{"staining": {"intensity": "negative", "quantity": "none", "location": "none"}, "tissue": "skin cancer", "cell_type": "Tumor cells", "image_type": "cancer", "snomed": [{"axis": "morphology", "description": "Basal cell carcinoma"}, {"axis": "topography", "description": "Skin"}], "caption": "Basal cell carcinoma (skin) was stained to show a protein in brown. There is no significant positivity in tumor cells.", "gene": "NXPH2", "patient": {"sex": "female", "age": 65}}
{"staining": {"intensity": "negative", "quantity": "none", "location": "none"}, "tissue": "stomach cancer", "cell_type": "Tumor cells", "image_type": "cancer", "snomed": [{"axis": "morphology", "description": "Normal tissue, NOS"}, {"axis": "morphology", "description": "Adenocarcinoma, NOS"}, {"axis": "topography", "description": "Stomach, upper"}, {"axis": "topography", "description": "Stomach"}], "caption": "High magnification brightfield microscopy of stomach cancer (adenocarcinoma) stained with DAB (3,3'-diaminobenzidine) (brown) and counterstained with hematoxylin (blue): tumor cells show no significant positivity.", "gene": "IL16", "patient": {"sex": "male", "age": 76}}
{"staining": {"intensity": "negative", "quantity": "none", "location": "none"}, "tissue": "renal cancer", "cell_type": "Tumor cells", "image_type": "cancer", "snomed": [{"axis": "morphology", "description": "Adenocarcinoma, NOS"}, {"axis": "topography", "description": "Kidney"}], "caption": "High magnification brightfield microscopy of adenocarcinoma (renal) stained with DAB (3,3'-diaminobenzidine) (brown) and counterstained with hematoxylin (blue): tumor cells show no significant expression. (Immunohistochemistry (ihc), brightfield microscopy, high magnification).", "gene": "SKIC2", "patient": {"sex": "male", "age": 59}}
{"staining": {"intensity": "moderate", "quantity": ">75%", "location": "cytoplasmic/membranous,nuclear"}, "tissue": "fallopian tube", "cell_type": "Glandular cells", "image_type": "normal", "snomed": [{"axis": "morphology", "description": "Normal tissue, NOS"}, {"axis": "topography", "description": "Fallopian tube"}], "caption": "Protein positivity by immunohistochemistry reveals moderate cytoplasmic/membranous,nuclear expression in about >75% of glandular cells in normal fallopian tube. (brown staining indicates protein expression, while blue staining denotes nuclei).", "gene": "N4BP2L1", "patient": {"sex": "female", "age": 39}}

========================

- INSTRUCTIONS TO FOLLOW: Lines of the listing above that include the string "protein" should each be copied.

- OUTPUT OF THE EXERCISE:
{"staining": {"intensity": "negative", "quantity": "none", "location": "none"}, "tissue": "skin cancer", "cell_type": "Tumor cells", "image_type": "cancer", "snomed": [{"axis": "morphology", "description": "Basal cell carcinoma"}, {"axis": "topography", "description": "Skin"}], "caption": "Basal cell carcinoma (skin) was stained to show a protein in brown. There is no significant positivity in tumor cells.", "gene": "NXPH2", "patient": {"sex": "female", "age": 65}}
{"staining": {"intensity": "moderate", "quantity": ">75%", "location": "cytoplasmic/membranous,nuclear"}, "tissue": "fallopian tube", "cell_type": "Glandular cells", "image_type": "normal", "snomed": [{"axis": "morphology", "description": "Normal tissue, NOS"}, {"axis": "topography", "description": "Fallopian tube"}], "caption": "Protein positivity by immunohistochemistry reveals moderate cytoplasmic/membranous,nuclear expression in about >75% of glandular cells in normal fallopian tube. (brown staining indicates protein expression, while blue staining denotes nuclei).", "gene": "N4BP2L1", "patient": {"sex": "female", "age": 39}}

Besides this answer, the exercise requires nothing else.